Also, this would be super cool if it were in Rust. As it stands writing web services in C++ is basically programming malpractice at this point. Would love to see the author contributing to tokio or hyper and helping us get rid of all this legacy inheritancey impl junk.

3 comments

> As it stands writing web services in C++ is basically programming malpractice at this point.

This is the kind of extremism that makes people hate Rust. Please don't make people hate Rust.

I guess n-gate is right about the horror that is the Rust Evangelism Strike Force.
I am unapologetic about the truth. The calculus engineers employee that leads them to defer the safety of user facing software for the familiarity of C++ has to stop.
Safety is one thing, but let's not pretend Rust has no downsides compared to modern C++. That's just inane.
I don't claim that Rust is bulletproof. You still have to verify the axiomatic unsafe sections of your code. There can still be bugs in Rust itself, or logical errors in your programs. What I do claim is Rust is a giant leap forward over C++, which is an inadequate tool to write software end users will use. As society continues to rely more and more on software, as it becomes the thing that we stake our lives on, we have a moral responsibility to modernize our tools.
Programming languages are not judged on a single gauge labeled "safety."
Rust is designed with the hindsight of C++ and many other languages, it frankly sweeps the floor in every way other than compile times and certain efficiencies, which will inevitably improve. The only legitimate reason to use C++ is to access legacy C++ libraries that Rust has not yet developed and maintain existing C++ projects.
You can catch more flies with honey than with vinegar
It would be much better to use asp.net core over Rust or Drogon. Safe, fast, easy to develop for, easy to hire engineers for, better for actually building a product quickly with fewer bugs.
I'm comparing using Rust versus C++ to build something like Drogon. We're talking about tools to build high performance infrastructure, which is completely different than using the infrastructure from an application developers perspective.
I agree. However your wording just makes you seem like a rust fanboy. Other decent new languages exist such as Nim and Zig.
Nim is playing much of the same tune of D, which ultimately failed to gain the needed traction to be a real competitor. It's already ruined by inheritance and the desire to please everyone with the multi-paradigm, take it or leave it GC, compile to everything approach.

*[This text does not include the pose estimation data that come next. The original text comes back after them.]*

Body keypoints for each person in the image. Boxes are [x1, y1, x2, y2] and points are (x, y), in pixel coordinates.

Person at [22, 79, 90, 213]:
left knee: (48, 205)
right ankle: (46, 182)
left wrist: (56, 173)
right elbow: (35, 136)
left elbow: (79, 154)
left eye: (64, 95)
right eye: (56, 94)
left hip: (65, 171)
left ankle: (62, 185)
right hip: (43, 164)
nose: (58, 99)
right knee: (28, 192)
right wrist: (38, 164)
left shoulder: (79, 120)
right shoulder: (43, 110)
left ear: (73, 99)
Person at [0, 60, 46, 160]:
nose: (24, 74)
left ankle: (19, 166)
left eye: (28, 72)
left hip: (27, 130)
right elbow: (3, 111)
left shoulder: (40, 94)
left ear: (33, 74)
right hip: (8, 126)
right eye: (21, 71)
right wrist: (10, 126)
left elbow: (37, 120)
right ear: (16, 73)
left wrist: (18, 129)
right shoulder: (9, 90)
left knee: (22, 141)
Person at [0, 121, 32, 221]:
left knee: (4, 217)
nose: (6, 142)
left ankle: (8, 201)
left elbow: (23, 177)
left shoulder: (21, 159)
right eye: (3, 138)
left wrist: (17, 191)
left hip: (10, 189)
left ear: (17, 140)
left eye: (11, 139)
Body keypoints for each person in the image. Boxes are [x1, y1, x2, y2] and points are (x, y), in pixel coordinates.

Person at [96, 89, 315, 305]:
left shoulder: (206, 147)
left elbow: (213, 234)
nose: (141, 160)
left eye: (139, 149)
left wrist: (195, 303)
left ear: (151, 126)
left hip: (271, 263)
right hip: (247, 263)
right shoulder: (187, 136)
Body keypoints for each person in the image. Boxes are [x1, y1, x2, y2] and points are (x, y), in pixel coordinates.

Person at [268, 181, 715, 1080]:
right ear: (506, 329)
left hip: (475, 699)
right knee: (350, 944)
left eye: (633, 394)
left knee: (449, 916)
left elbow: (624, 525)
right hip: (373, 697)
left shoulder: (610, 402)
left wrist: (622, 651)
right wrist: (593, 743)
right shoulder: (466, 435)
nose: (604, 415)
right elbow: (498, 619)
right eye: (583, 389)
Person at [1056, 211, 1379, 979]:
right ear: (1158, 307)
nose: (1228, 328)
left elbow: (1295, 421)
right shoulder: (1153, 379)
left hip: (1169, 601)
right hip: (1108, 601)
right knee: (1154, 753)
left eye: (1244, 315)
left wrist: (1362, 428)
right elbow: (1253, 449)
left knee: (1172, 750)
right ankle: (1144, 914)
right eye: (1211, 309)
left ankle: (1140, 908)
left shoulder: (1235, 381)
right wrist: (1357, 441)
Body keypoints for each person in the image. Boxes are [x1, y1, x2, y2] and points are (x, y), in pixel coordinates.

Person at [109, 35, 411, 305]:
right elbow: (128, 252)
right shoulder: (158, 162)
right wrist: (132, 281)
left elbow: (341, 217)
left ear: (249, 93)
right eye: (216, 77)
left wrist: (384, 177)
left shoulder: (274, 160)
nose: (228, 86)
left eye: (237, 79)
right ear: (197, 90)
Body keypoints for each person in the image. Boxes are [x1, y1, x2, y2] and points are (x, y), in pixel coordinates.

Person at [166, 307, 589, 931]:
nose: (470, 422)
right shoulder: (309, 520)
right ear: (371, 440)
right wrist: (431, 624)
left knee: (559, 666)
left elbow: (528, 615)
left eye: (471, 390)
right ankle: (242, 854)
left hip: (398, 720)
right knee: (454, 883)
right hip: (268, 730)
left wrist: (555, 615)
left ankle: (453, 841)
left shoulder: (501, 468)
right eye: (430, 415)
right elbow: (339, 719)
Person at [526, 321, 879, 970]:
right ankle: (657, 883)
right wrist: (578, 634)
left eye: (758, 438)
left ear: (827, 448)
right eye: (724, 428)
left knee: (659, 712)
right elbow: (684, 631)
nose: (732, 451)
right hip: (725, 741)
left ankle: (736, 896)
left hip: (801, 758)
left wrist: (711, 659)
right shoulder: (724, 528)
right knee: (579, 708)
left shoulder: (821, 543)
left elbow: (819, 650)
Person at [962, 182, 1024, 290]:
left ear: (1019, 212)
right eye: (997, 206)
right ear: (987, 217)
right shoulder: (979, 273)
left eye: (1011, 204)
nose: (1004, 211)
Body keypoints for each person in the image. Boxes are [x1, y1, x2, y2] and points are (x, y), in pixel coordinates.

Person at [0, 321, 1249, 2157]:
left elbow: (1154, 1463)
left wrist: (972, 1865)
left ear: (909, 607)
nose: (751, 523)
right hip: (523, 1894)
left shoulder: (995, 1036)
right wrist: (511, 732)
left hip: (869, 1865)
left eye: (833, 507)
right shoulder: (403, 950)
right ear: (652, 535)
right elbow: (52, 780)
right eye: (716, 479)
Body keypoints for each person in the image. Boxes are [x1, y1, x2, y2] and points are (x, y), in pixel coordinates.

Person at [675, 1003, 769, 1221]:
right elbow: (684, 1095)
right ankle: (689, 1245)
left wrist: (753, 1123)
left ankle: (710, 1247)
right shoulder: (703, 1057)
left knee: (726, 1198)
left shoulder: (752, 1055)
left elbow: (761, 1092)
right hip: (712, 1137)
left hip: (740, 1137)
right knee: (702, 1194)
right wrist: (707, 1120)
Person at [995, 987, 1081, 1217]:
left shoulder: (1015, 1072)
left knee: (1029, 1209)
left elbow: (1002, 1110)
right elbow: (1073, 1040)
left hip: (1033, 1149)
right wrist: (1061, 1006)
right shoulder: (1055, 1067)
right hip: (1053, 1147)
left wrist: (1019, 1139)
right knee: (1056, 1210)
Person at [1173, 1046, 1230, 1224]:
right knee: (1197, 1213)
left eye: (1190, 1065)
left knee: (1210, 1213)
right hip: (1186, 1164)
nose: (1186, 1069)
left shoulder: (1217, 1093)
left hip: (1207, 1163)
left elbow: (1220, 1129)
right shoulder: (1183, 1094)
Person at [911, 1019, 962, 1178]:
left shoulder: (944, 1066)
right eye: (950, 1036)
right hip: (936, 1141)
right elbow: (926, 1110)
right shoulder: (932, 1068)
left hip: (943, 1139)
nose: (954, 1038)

Literally anything would be better than C++ at this point though. I'd take D or Nim over C++ in a heartbeat, which is drowning in the weight of its own specification, coupled with a desire to keep programmers in the dark ages of memory safety by convention and the C preprocessor. It's also impossible to find a C++ code base that doesn't have some sort of safety issue even with smart pointers and RAII. Fuzzing, testing, and trying to patch things up simply isn't enough.

The software landscape has changed, there are now more reasons than every to chose a language based on safety and efficiency than can run everywhere than ever before.

There is zero benefit to using Rust vs. C++ in a high-performance and memory-safe network server. C++ is better in every way you could think of.

(Rust is good idea, but about 10 years immature. Come back in 2029.)

>There is zero benefit to using Rust vs. C++ in a high-performance and memory-safe network server.

Except for, you know, the part where Rust is actually memory-safe and C++ isn't.

It's possible and actual not difficult to write memory-safe C++ code. In the last several years the C++ projects I worked on had close to zero memory issues (I cannot recall any). I think with the advancements of C++14/17 memory issues is a largely solved problem.